Researchers have developed cardiology’s first pipeline for automated echocardiogram interpretation—an innovation that could cut healthcare costs while expanding care to underserved communities, according to a study published online this week in Circulation.
Cardiac imaging, including echocardiogram, is vital to catching CVD early, corresponding author Rahul C. Deo, MD, PhD, and colleagues wrote in the journal. It allows physicians to monitor changes in a patient’s heart structure, which can be indicative of conditions like diabetes, hypertension or valvular disease, but it’s not standard practice.
“Although early evidence of these changes is often detectable by imaging and could in principle be tracked longitudinally in a personalized manner, the cost of imaging all individuals with cardiac risk factors would be prohibitive,” Deo, of the Division of Cardiovascular Medicine at Brigham and Women’s Hospital in Boston, and coauthors wrote.
They said automated image interpretation could eliminate that financial strain, especially in rural and underserved communities that might suffer from staff shortages or a lack of qualified cardiologists. An automated handheld device would allow nonexperts to evaluate heart disease by linking a patient’s echocardiogram to a cloud-based interpretation system, which would assess that patient’s cardiac structure and function and compare it to outcomes data from thousands of other echocardiograms for a diagnosis.
Deo and his team developed their pipeline using a decade’s worth of data from 14,035 echocardiograms. Using machine learning, the researchers trained and evaluated convolutional neural network models for multiple tasks, including the automated identification of 23 viewpoints and segmentation of cardiac chambers. Results were evaluated against manual data from 8,666 routine echocardiograms taken during normal clinical hours.
The authors said convolutional neural networks identified views of the echocardiogram well, reaching 96 percent accuracy in identifying the parasternal long axis. The AI was also able to flag obscured heart chambers and enabled the segmentation of individual chambers.
“We achieved our main objective to construct a fully automated pipeline for assessment of cardiac structure, function and disease detection,” Deo et al. wrote, noting the pipeline is fully scalable and represents the first system of its kind. “Because our primary motivation is to enable low-cost serial primary care studies that otherwise would never be performed because of cost, it is important that no step requires an expert sonographer or cardiologist.”

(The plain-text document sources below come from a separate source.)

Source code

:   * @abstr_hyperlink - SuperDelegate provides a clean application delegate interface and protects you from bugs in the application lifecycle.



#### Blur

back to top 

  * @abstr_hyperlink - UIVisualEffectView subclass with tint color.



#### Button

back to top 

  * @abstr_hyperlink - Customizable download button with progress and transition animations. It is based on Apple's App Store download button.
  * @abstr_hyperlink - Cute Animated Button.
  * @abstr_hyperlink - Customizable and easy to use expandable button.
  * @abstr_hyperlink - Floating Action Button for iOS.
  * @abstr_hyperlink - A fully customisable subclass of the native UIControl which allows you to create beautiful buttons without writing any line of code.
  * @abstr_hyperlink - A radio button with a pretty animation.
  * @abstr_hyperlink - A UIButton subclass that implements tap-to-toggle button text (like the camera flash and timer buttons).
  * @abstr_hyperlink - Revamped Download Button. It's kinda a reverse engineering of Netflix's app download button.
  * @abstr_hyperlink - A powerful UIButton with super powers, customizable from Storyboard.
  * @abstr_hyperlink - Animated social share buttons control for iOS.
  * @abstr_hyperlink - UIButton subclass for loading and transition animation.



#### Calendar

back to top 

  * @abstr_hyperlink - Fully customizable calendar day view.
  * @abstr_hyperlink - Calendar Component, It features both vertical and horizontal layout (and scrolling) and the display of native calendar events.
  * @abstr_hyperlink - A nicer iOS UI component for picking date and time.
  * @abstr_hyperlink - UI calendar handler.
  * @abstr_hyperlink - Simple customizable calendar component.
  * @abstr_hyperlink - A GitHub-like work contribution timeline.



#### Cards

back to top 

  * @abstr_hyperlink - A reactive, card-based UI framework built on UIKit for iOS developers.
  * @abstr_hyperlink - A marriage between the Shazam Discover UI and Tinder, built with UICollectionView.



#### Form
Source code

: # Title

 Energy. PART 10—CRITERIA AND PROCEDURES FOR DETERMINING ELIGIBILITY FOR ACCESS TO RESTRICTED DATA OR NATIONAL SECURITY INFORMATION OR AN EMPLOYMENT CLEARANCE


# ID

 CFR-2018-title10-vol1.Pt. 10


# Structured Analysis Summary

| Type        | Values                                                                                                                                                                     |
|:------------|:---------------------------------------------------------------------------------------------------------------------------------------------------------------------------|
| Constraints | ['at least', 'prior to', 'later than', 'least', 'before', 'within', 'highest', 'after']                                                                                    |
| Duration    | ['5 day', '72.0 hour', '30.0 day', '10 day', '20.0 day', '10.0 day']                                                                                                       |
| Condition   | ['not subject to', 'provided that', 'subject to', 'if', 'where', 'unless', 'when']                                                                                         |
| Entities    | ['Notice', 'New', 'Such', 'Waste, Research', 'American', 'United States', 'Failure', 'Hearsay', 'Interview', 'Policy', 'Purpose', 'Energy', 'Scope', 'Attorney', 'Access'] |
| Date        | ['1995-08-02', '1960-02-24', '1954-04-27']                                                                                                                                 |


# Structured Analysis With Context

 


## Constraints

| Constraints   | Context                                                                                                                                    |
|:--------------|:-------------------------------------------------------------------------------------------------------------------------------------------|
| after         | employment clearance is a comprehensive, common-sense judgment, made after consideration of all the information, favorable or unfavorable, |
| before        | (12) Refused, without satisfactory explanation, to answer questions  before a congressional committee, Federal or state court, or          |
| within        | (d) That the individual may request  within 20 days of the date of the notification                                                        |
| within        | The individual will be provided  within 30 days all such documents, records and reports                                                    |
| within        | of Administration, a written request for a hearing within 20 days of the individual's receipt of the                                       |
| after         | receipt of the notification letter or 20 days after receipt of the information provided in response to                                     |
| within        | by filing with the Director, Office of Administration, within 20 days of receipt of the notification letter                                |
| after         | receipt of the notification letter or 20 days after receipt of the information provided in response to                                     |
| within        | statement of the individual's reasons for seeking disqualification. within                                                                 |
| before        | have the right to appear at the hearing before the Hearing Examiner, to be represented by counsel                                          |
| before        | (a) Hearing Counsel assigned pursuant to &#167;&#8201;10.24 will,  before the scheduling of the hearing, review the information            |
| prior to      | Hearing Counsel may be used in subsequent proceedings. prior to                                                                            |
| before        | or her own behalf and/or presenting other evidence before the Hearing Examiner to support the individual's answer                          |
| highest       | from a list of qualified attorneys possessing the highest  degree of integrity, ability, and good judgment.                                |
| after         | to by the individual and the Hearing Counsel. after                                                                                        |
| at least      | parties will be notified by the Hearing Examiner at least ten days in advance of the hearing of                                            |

Cardiac structure measurements obtained by the pipeline agreed with manually reported values, according to the study—measurements of left ventricular mass, left ventricular diastolic volume and left atrial volume deviated at most 15 to 17 percent. Median absolute deviation from commercially obtained values for longitudinal strain and automated ejection fraction was 7.5 percent and 9.7 percent, respectively.

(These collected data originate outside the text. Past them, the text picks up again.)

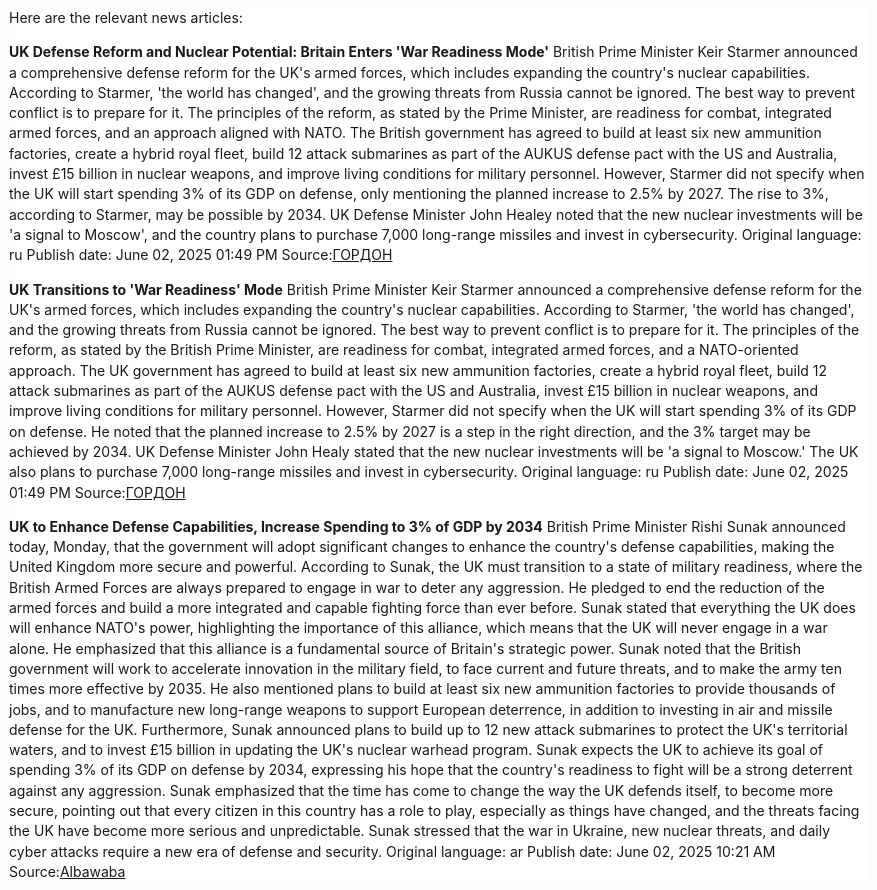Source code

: Here are the relevant news articles:

**UK Defense Reform and Nuclear Potential: Britain Enters 'War Readiness Mode'**
British Prime Minister Keir Starmer announced a comprehensive defense reform for the UK's armed forces, which includes expanding the country's nuclear capabilities. According to Starmer, 'the world has changed', and the growing threats from Russia cannot be ignored. The best way to prevent conflict is to prepare for it. The principles of the reform, as stated by the Prime Minister, are readiness for combat, integrated armed forces, and an approach aligned with NATO. The British government has agreed to build at least six new ammunition factories, create a hybrid royal fleet, build 12 attack submarines as part of the AUKUS defense pact with the US and Australia, invest £15 billion in nuclear weapons, and improve living conditions for military personnel. However, Starmer did not specify when the UK will start spending 3% of its GDP on defense, only mentioning the planned increase to 2.5% by 2027. The rise to 3%, according to Starmer, may be possible by 2034. UK Defense Minister John Healey noted that the new nuclear investments will be 'a signal to Moscow', and the country plans to purchase 7,000 long-range missiles and invest in cybersecurity.
Original language: ru
Publish date: June 02, 2025 01:49 PM
Source:[ГОРДОН](https://gordonua.com/news/worldnews/oboronnaja-reforma-i-jadernyj-potentsial-velikobritanija-perekhodit-v-rezhim-hotovnosti-k-vojne-1744356.html)

**UK Transitions to 'War Readiness' Mode**
British Prime Minister Keir Starmer announced a comprehensive defense reform for the UK's armed forces, which includes expanding the country's nuclear capabilities. According to Starmer, 'the world has changed', and the growing threats from Russia cannot be ignored. The best way to prevent conflict is to prepare for it. The principles of the reform, as stated by the British Prime Minister, are readiness for combat, integrated armed forces, and a NATO-oriented approach. The UK government has agreed to build at least six new ammunition factories, create a hybrid royal fleet, build 12 attack submarines as part of the AUKUS defense pact with the US and Australia, invest £15 billion in nuclear weapons, and improve living conditions for military personnel. However, Starmer did not specify when the UK will start spending 3% of its GDP on defense. He noted that the planned increase to 2.5% by 2027 is a step in the right direction, and the 3% target may be achieved by 2034. UK Defense Minister John Healy stated that the new nuclear investments will be 'a signal to Moscow.' The UK also plans to purchase 7,000 long-range missiles and invest in cybersecurity.
Original language: ru
Publish date: June 02, 2025 01:49 PM
Source:[ГОРДОН](https://gordonua.com/news/worldnews/velikobritanija-perekhodit-v-rezhim-hotovnosti-k-vojne-1744356.html)

**UK to Enhance Defense Capabilities, Increase Spending to 3% of GDP by 2034**
British Prime Minister Rishi Sunak announced today, Monday, that the government will adopt significant changes to enhance the country's defense capabilities, making the United Kingdom more secure and powerful. According to Sunak, the UK must transition to a state of military readiness, where the British Armed Forces are always prepared to engage in war to deter any aggression. He pledged to end the reduction of the armed forces and build a more integrated and capable fighting force than ever before. Sunak stated that everything the UK does will enhance NATO's power, highlighting the importance of this alliance, which means that the UK will never engage in a war alone. He emphasized that this alliance is a fundamental source of Britain's strategic power. Sunak noted that the British government will work to accelerate innovation in the military field, to face current and future threats, and to make the army ten times more effective by 2035. He also mentioned plans to build at least six new ammunition factories to provide thousands of jobs, and to manufacture new long-range weapons to support European deterrence, in addition to investing in air and missile defense for the UK. Furthermore, Sunak announced plans to build up to 12 new attack submarines to protect the UK's territorial waters, and to invest £15 billion in updating the UK's nuclear warhead program. Sunak expects the UK to achieve its goal of spending 3% of its GDP on defense by 2034, expressing his hope that the country's readiness to fight will be a strong deterrent against any aggression. Sunak emphasized that the time has come to change the way the UK defends itself, to become more secure, pointing out that every citizen in this country has a role to play, especially as things have changed, and the threats facing the UK have become more serious and unpredictable. Sunak stressed that the war in Ukraine, new nuclear threats, and daily cyber attacks require a new era of defense and security.
Original language: ar
Publish date: June 02, 2025 10:21 AM
Source:[Albawaba](https://www.albawabhnews.com/5211207)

Overall, the authors said, they found their automated measurements to be “comparable or superior” to manual measurements across 11 internal consistency metrics. They were also able to train convolutional neural networks to detect hypertrophic cardiomyopathy, cardiac amyloidosis and pulmonary arterial hypertension.
“An automated method to interpret echocardiograms could help democratize echocardiography, shifting evaluation of the heart to the primary care setting and rural areas,” Deo and colleagues wrote. “In addition to clinical use, such a method could also facilitate research and discovery by standardizing and accelerating analysis of the millions of echocardiograms archived within our medical systems.”